REQUIRED WORK: Set down each line from the line holding "porodičnog života?" to the last line of the entries below, exactly, with both ends included and without pictures.

Stored data
--- START ---

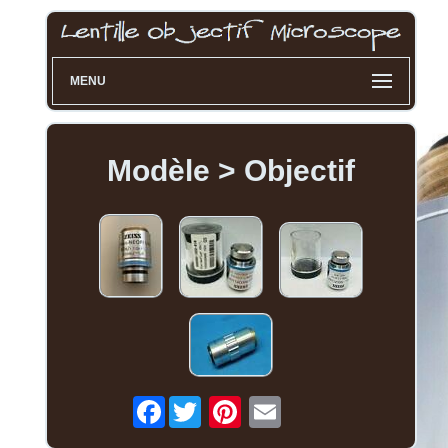
MENU
Modèle > Objectif
Facebook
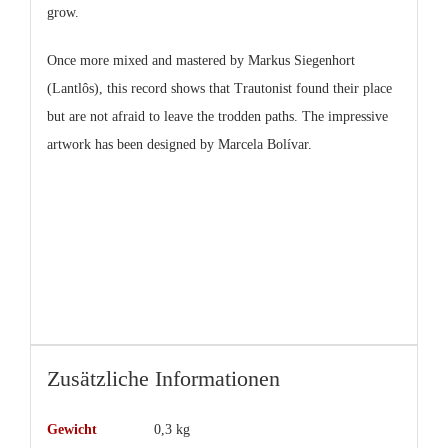
grow.
Once more mixed and mastered by Markus Siegenhort
(Lantlôs), this record shows that Trautonist found their place
but are not afraid to leave the trodden paths. The impressive
artwork has been designed by Marcela Bolívar.
Zusätzliche Informationen
Gewicht
0,3 kg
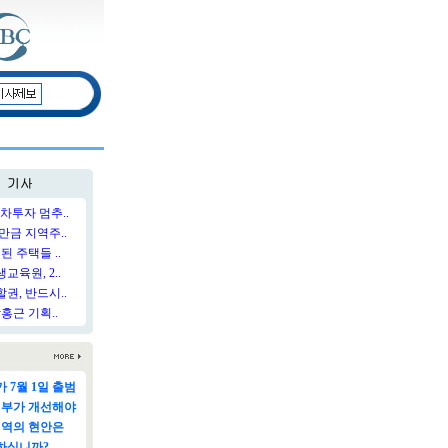
차투자 멈추..
만금 지역주..
된 주택들 ..
육원, 2..
권, 반드시..
홍근 기획..
 7월 1일 출범
정부가 개선해야
지역의 현안은
하십니까?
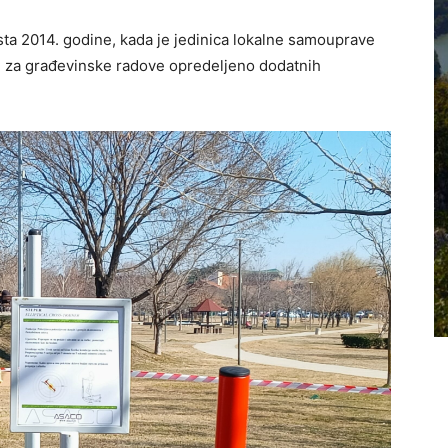
sta 2014. godine, kada je jedinica lokalne samouprave
 je za građevinske radove opredeljeno dodatnih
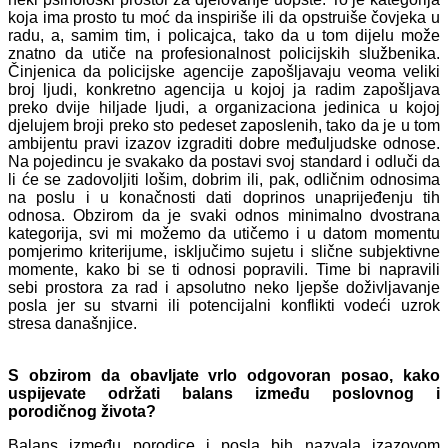
koja ima prosto tu moć da inspiriše ili da opstruiše čovjeka u
radu, a, samim tim, i policajca, tako da u tom dijelu može
znatno da utiče na profesionalnost policijskih službenika.
Činjenica da policijske agencije zapošljavaju veoma veliki
broj ljudi, konkretno agencija u kojoj ja radim zapošljava
preko dvije hiljade ljudi, a organizaciona jedinica u kojoj
djelujem broji preko sto pedeset zaposlenih, tako da je u tom
ambijentu pravi izazov izgraditi dobre međuljudske odnose.
Na pojedincu je svakako da postavi svoj standard i odluči da
li će se zadovoljiti lošim, dobrim ili, pak, odličnim odnosima
na poslu i u konačnosti dati doprinos unaprijeđenju tih
odnosa. Obzirom da je svaki odnos minimalno dvostrana
kategorija, svi mi možemo da utičemo i u datom momentu
pomjerimo kriterijume, isključimo sujetu i slične subjektivne
momente, kako bi se ti odnosi popravili. Time bi napravili
sebi prostora za rad i apsolutno neko ljepše doživljavanje
posla jer su stvarni ili potencijalni konflikti vodeći uzrok
stresa današnjice.
S obzirom da obavljate vrlo odgovoran posao, kako
uspijevate održati balans između poslovnog i
porodičnog života?
Balans između porodice i posla bih nazvala izazovom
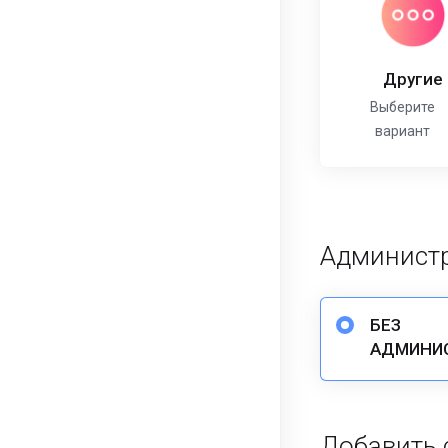
Другие
Выберите
вариант
Администр
БЕЗ
АДМИНИ
Добавить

--- END ---

THE COMPLETED TASK:
porodičnog života?
Balans između porodice i posla bih nazvala izazovom
Другие
Выберите
вариант
Администр
БЕЗ
АДМИНИ
Добавить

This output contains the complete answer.